After we finished with Duke, I did some work with Charlie who is starting to muscle up very nicely. After his colic surgery in August, his back end atrophied and he looked pretty pathetic. Not so much now. He's starting to show his "guns" back there. I worked him in the round pen, concentrating on turns in a specific direction and changing gaits on command. Most of our horses know the words "walk", "trot", and "gallop", so I build on this. Charlie, although basically lazy, can really get wild when his dander is up. I'm trying to get some respect down with him before I get up and have to push him hard from the saddle. He's a friendly horse for the most part and is a pleasure to work with most of the time. However, after several trips to the emergency room over the years, I've learned that taking things slow works best for horse training.

Wednesday, April 6, 2011

Wild Horse Training

We had another riding school last night during which we gave our students their pre-evaluations to ensure they are ready for their final riding test next week. I again rode the Wonder Horse with the anticipation of being rocketed around the arena like the last time. However, without his arch nemesis Regent there to goad him on, he was very calm and controllable for the whole evening.

Unfortunately, our lead horse Monte was not having a good evening. Monte, in recent years, has developed a tendency to buck when transitioning to a gallop in the arena. He was recently assigned to a more experienced rider who we figured would have better luck with him. However, his new rider suffered the same fate as his predecessors and wound up eating arena dirt not once, but twice. When an experienced rider gets bucked off when he knows what's coming, its time to take the horse out of the lineup and re-educated him.
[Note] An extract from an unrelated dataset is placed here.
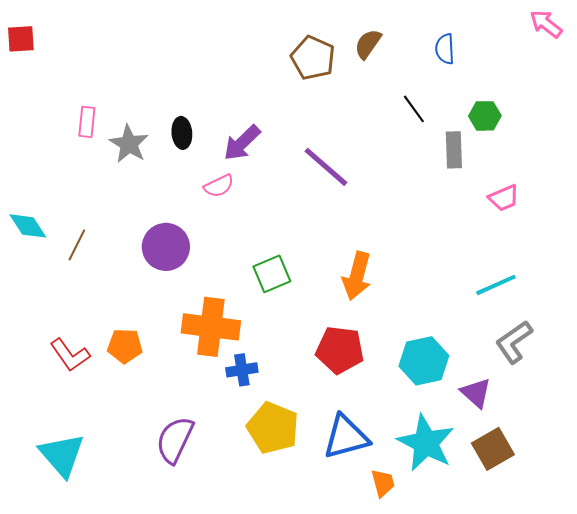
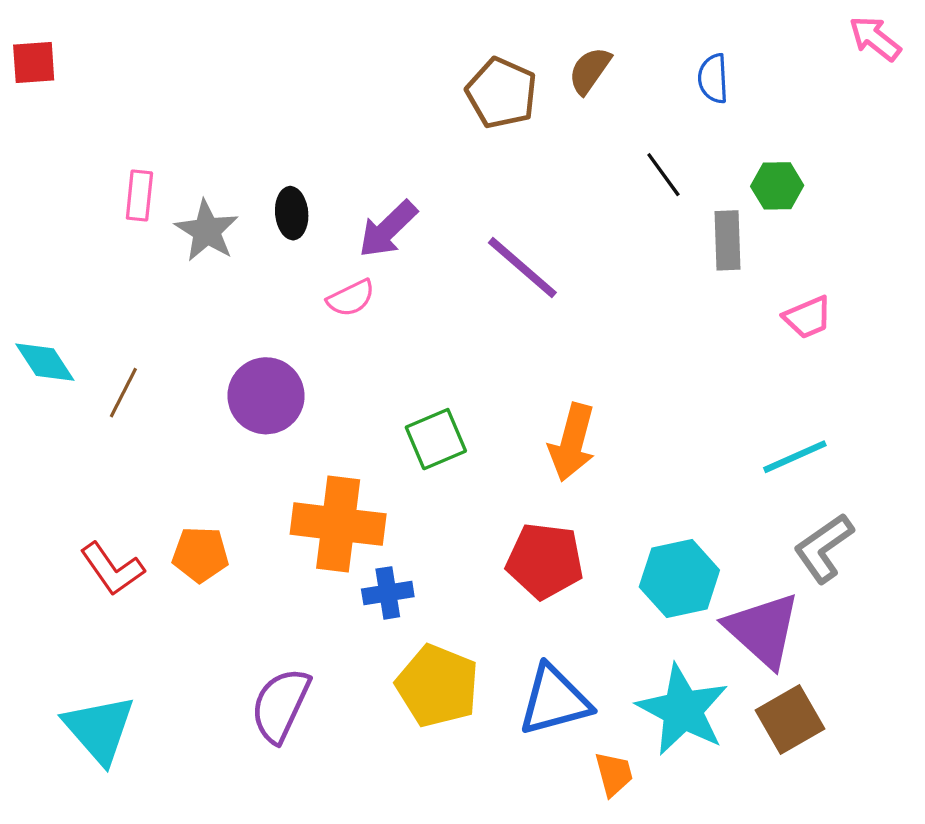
purple triangle: (476, 393) -> (763, 630), size x1.6

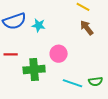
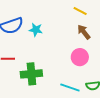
pink circle: (59, 54) -> (80, 57), moved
I took Monte to the round pen today to see what his personality was like. Monte is one of our best horses and has always been a solid performer. The bucking thing began gradually and has gotten steadily worse. I always considered Monte to be a lazy horse and an easy ride. Today, in the round pen, I came to know a different Monte. He leaped about the round pen making all kinds of what I call "homicide gestures". That is, he was aiming kicks and strikes at me every time I turned him. At one point he got so mad he cussed at me in horse language. I wasn't sure of the words, but I recognised the tone.

After about 15 minutes of this we managed to get things settled down enough so I could do some work with him. I began to work on teaching him the "hip-over" cue which the horse experts say is how you control a bucking horse. The theory is that if you compel the horse to disengage his hips, he can't power up and hurt you. I don't know how well this will work, but I think it's worth a try. I can't afford to lose riders to a bucking beast in the arena. Monte, to his credit, responded to this training well. I have a gradual training process in mind that I will implement in between other projects and will hopefully have him re-educated in a month or two. We will see.
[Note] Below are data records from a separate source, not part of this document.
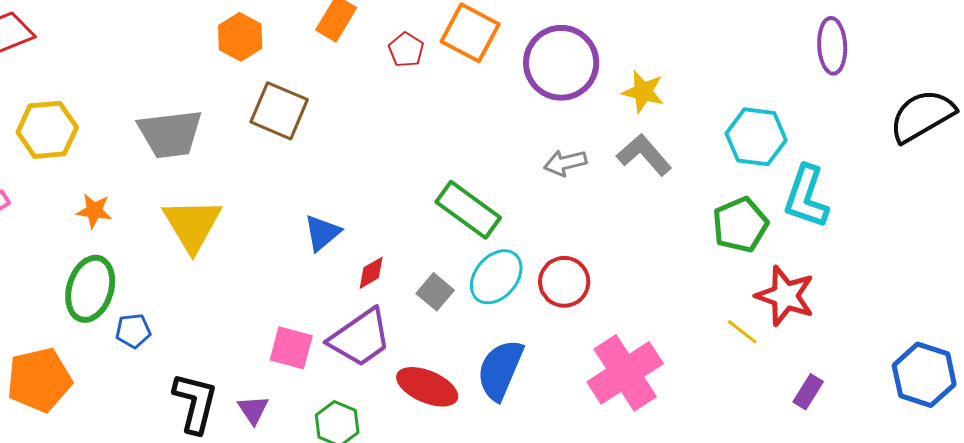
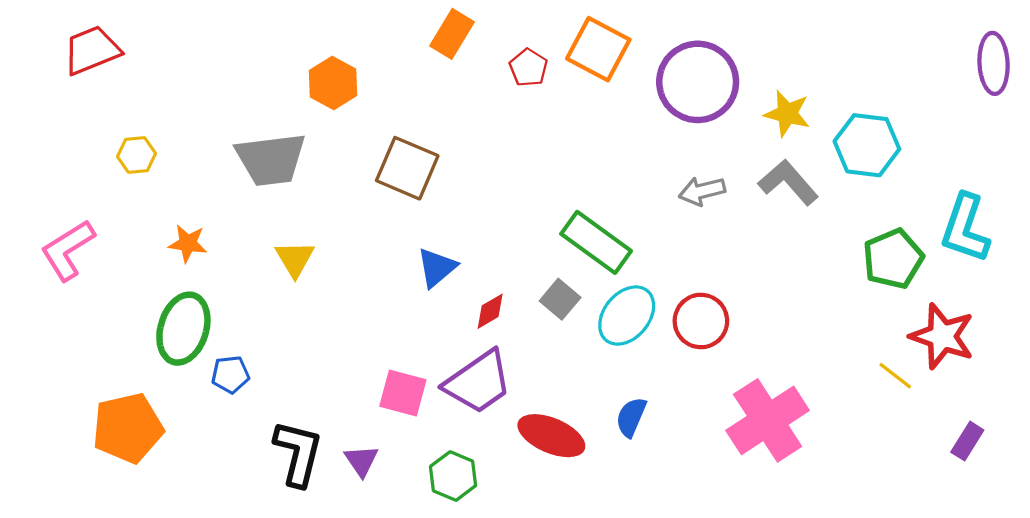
orange hexagon: (240, 37) -> (333, 83), moved
brown square: (279, 111) -> (407, 168), moved
yellow hexagon: (47, 130) -> (136, 155), size x0.6
cyan hexagon: (756, 137) -> (867, 145), moved
yellow triangle: (192, 225) -> (295, 259), size x0.6
gray square: (435, 292) -> (560, 299), moved
blue semicircle: (500, 370) -> (631, 417), size x0.6

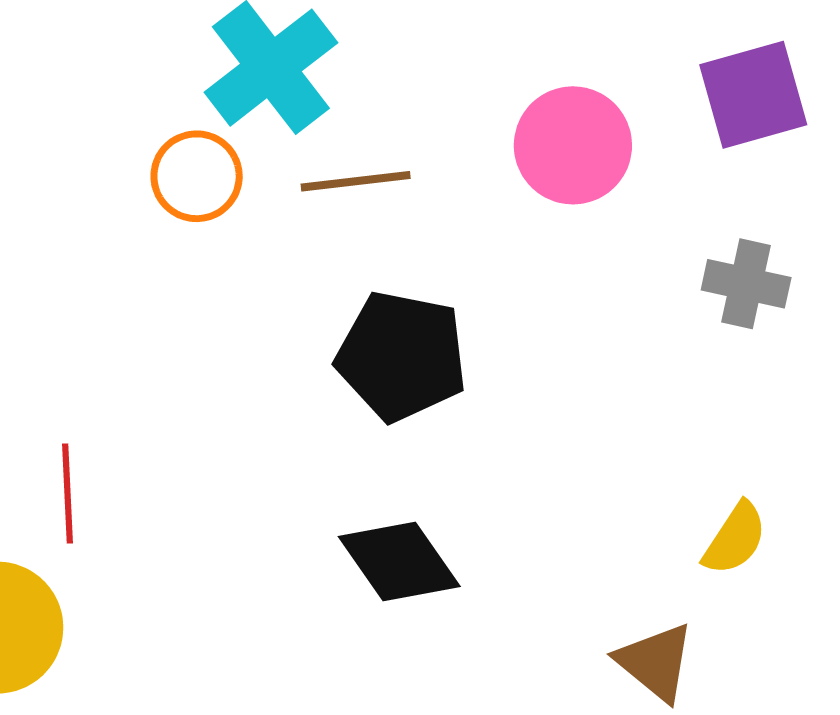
I also began the process today of re-educating Duke in gun training. I screwed him up last year by putting him into the riding demonstration before he was fully gun trained. As a result, he is now terrified of gun fire. His primary rider finally got a schedule that permits her to help with this training during duty hours, so we began today. I had her ride Duke around a small arena while I fired a cap gun at the opposite end. I also tied up a veteran horse, Charlie, nearby so Duke could see there was nothing to get excited about. It worked pretty well and Duke progressively got less and less excited by the sound of the cap gun as we worked with him. This is another long-term project but one worth the effort. Duke has come a long way since we got him and he promises to be a good cavalry horse.

Since I am not a professional horse trainer and have only limited time to spend on training, I don't know how well all this will work out. All I can do is try and hope nobody, especially me, gets hurt in the process.